11. John little model:
This method is an adaptive control method for setting the advertising budget. According
to this, suppose the company has set an advertising expenditure rate based on its most
current information. It spends this rate in all markets except in a subset of 2n markets
randomly drawn. In n test markets, the company spends at a lower rate and in the other
n markets it spends at a higher rate.

This procedure will yield information on the average sales created by low, medium and
high rates of advertising that can be used to update the parameters of the sales
response function. The updated function can be used to determine the best advertising
rate for the next period. If this experiment is conducted each period, advertising
expenditure will closely track optimal advertising expenditure.
12. Total Group Budget:
In case of multi location and multi product line firms, a total amount is decided as
advertising and each strategic business unit receives a share according to their needs.

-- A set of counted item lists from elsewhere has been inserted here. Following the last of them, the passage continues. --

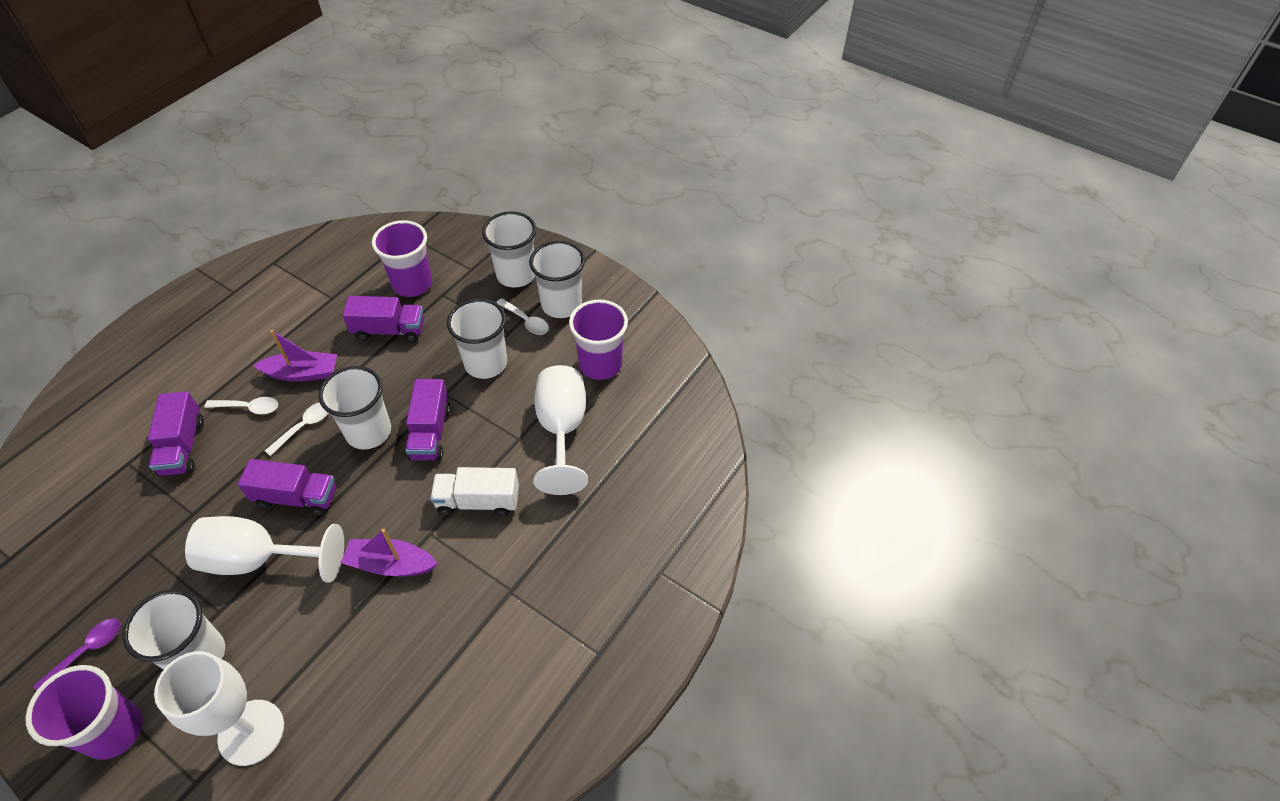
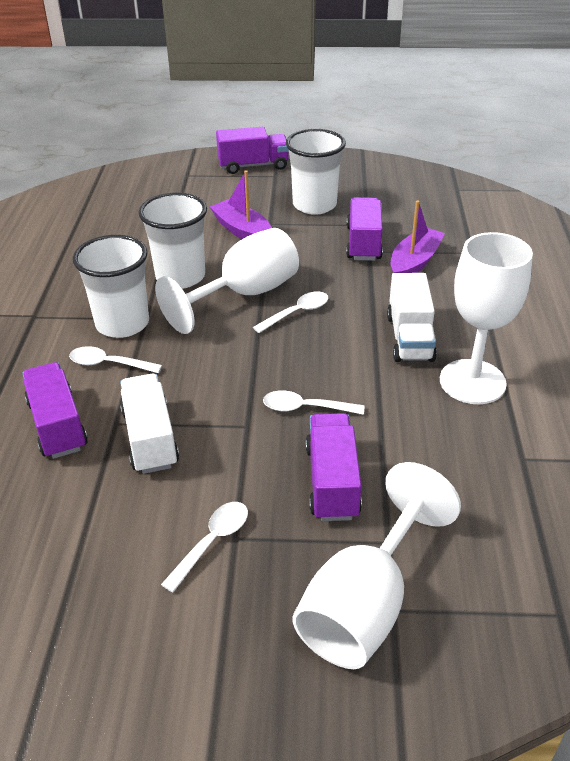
purple cup: 3 -> 0
purple spoon: 1 -> 0
white cup: 5 -> 3
white spoon: 3 -> 4
white truck: 1 -> 2

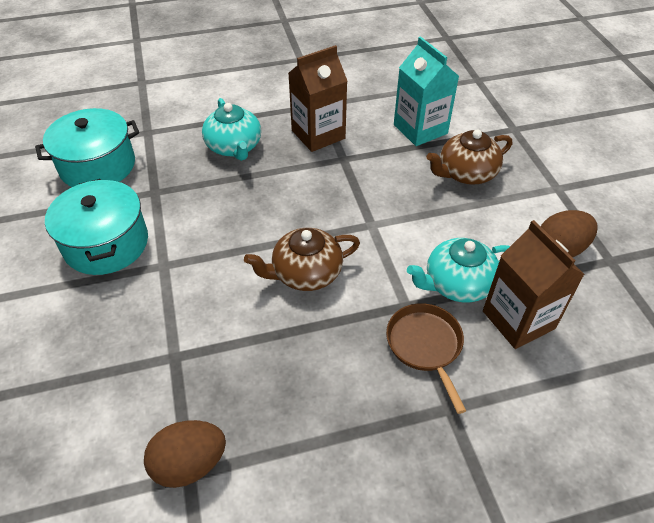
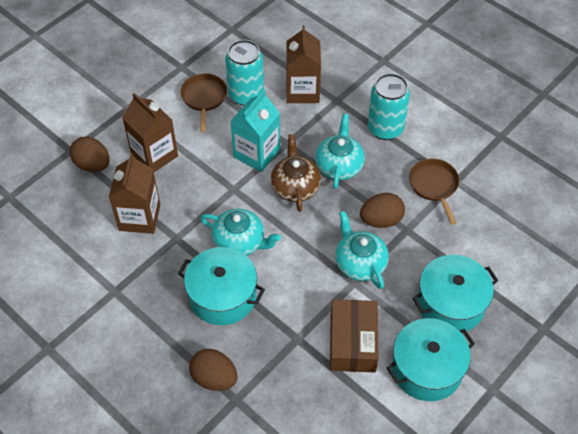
brown box: 0 -> 1
brown carton: 2 -> 3
brown egg: 2 -> 3
brown pan: 1 -> 2
brown teapot: 2 -> 1
turquoise can: 0 -> 2
turquoise pot: 2 -> 3
turquoise teapot: 2 -> 3

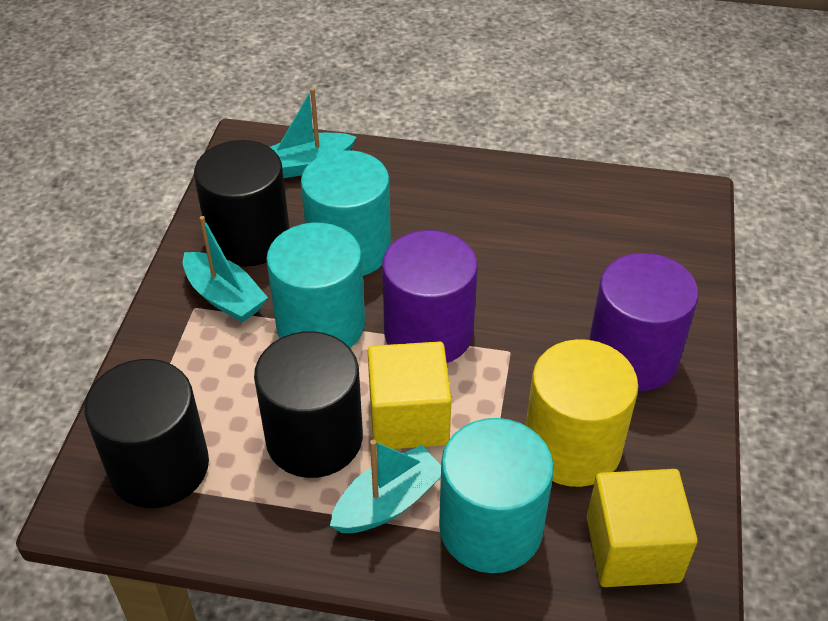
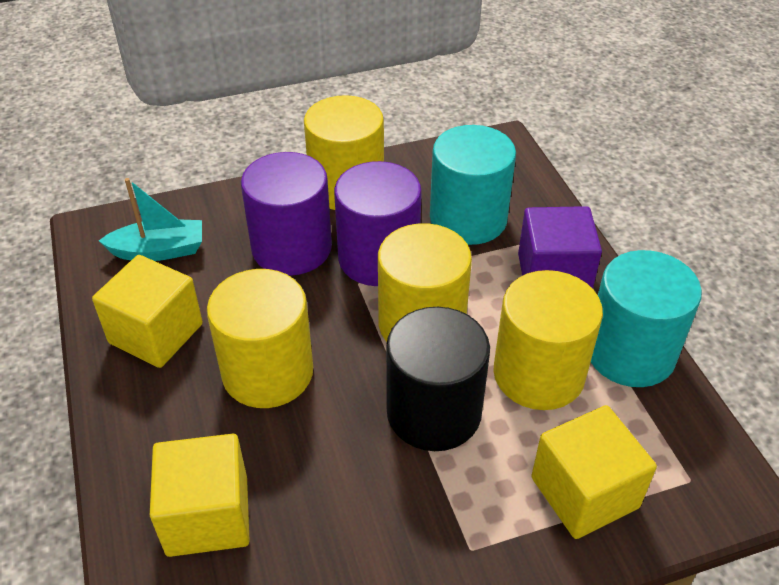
black cylinder: 3 -> 1
purple cube: 0 -> 1
turquoise boat: 3 -> 1
turquoise cylinder: 3 -> 2
yellow cube: 2 -> 3
yellow cylinder: 1 -> 4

This method helps the group to segregate some amount for corporate group advertising
for building the image of the organization.
13. Operational Modeling:
Market research gives advertising expenses, market response and sales per advertising
figures and the modeling is done to explain the budget.
14. Composite Method:
This method takes in to consideration several factors in formulating the advertising
budget which include indices like firms past sales, future sales projection, production
capacity, market environment, sales problems, efficiency level of sales personnel,
seasonality of the market, regional considerations, changing media scenario and
changing media impact on the target market segment, market trends and results of
advertising and marketing.
15. Incremental Concept Approach to Advertisement Budgeting:
According to Managerial Economics a business maximizes its profits at that point where
the incremental cost is equal to the incremental revenue. Businessmen are fully aware

that as long as the cost of producing one extra unit is less than the revenue generated
by it, the business is a profitable one. Any further production after the level at which the
additional per unit cost equals the per unit additional revenue will be unprofitable.

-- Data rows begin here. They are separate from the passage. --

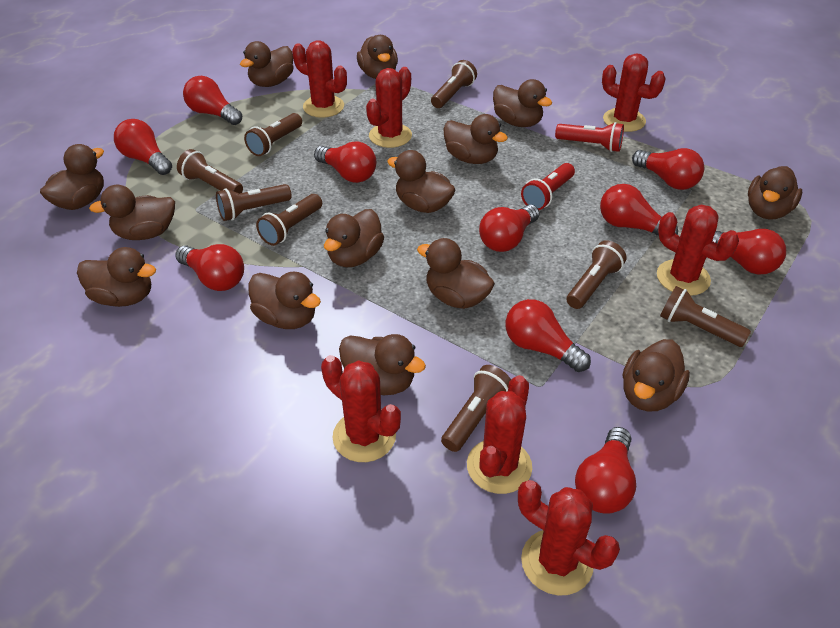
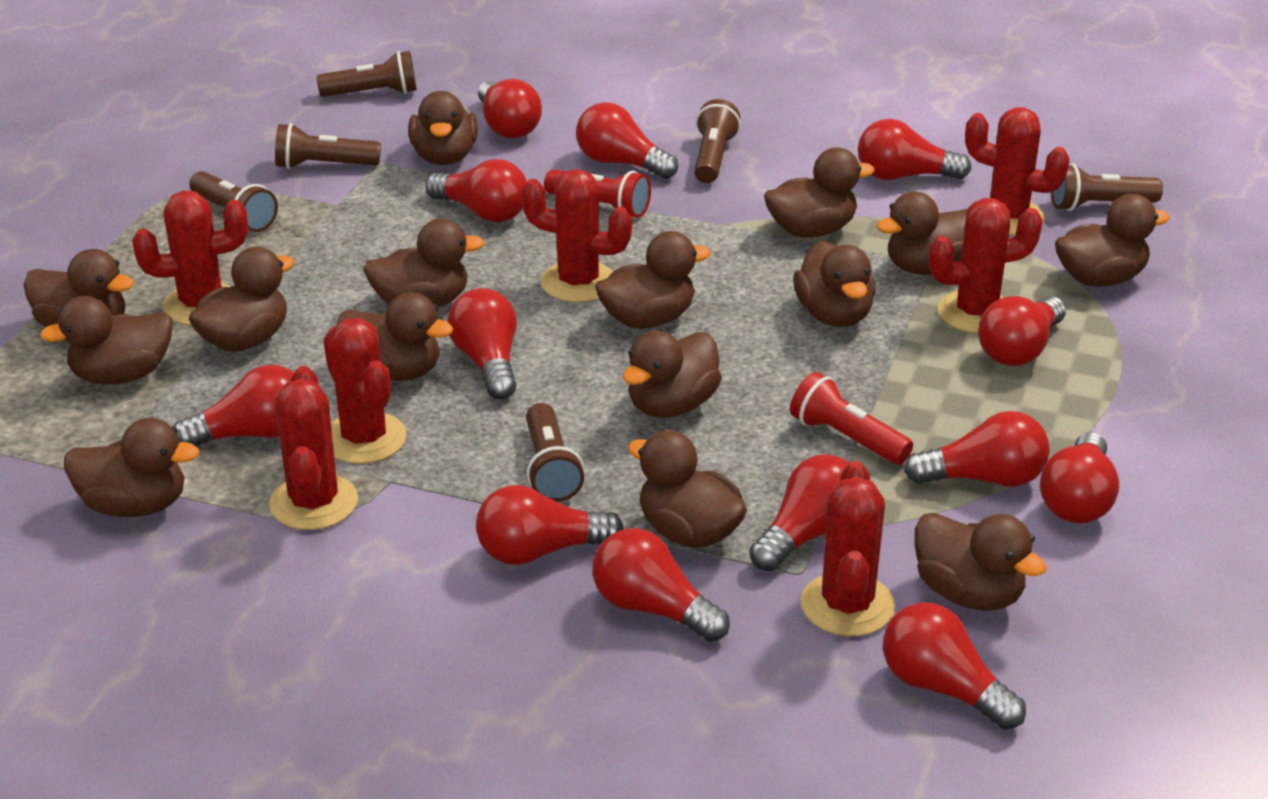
brown duck: 14 -> 15
brown flashlight: 8 -> 6
red light bulb: 10 -> 13

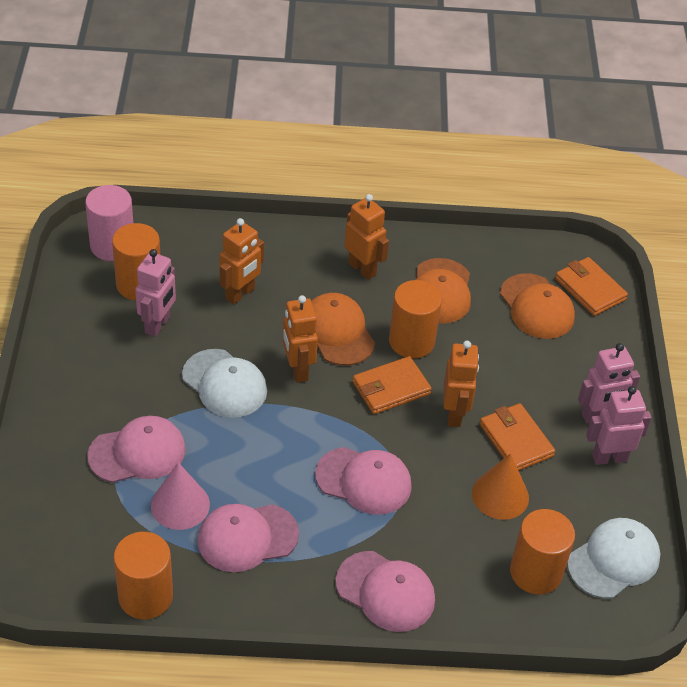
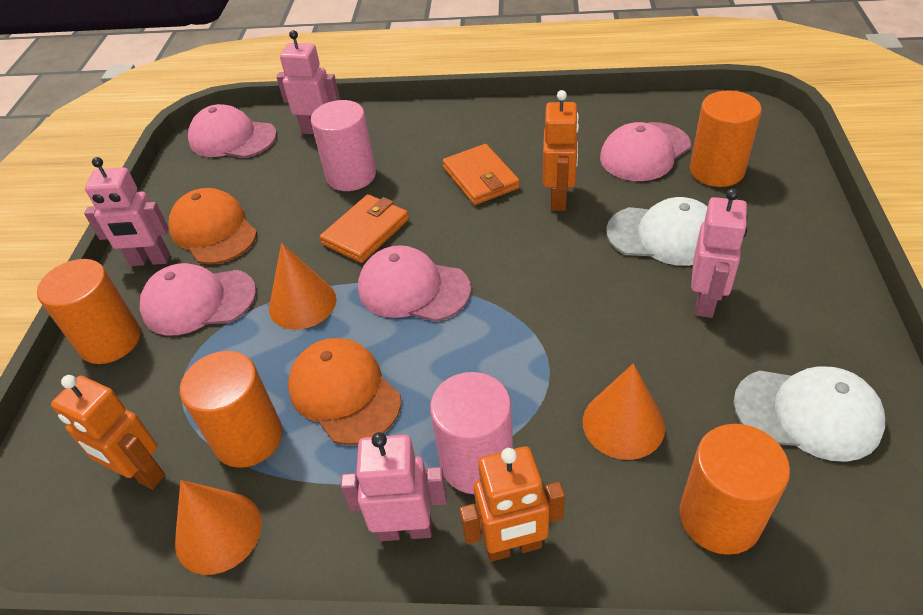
orange cap: 3 -> 2
orange cone: 1 -> 3
orange robot: 4 -> 3
orange wallet: 3 -> 2
pink cone: 1 -> 0
pink cylinder: 1 -> 2
pink robot: 3 -> 4

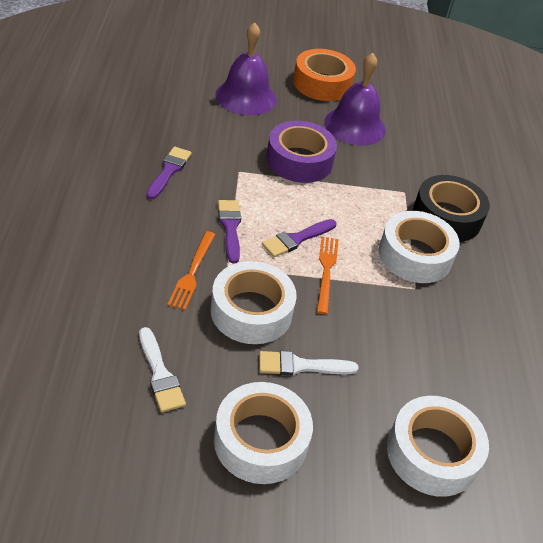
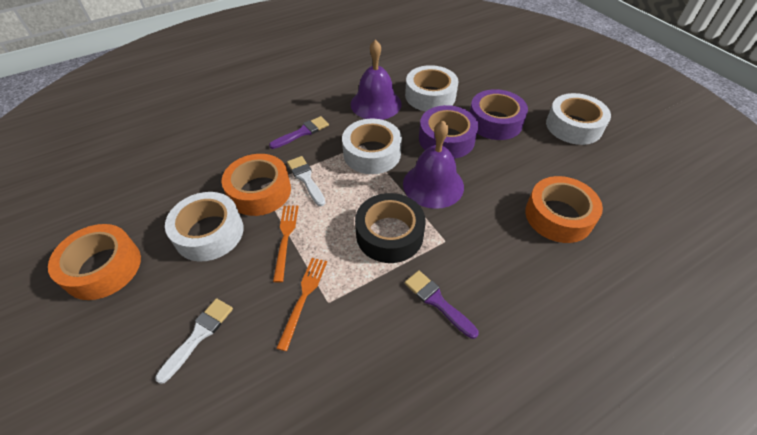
orange tape: 1 -> 3
purple brush: 3 -> 2
purple tape: 1 -> 2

A similar approach can be applied for advertisement as well. Advertisers can keep on
increasing the advertisement budget to the extent where the last unit spent on
advertising is equal to the net profit contribution by the additional sales generated from
the promotion.
From managerial economics viewpoint, this is the optimum advertisement expenditure
giving maximum profit. This is also referred to as the concept of marginality. In other
words the advertisement expenditure should be carried on to that point where there is
no further scope of increasing the incremental revenue from the incremental
expenditure on advertising. Also the total advertisement budget should be apportioned
among various media and product lines until marginal returns are equal.
Inspite of being theoretically sound, this model is very difficult to be implemented
because it is very difficult to measure the additional profit generated by additional
expenditure on advertisement.
In a Nutshell:
The readers might be wondering as to why did they spend so much time understanding
various methods of top-down advertisement budgeting when every method has some
flaw. But dear readers, these are the methods, which are most widely used worldwide.
So as long as you do not know them along with their negative and positive aspects, you
as a marketer will not be able to decide which method to go for. Nonetheless the top-

down methods are all judgmental approaches, which lead to predetermined budgeting,
often not linked to objectives and the strategies designed to accomplish them.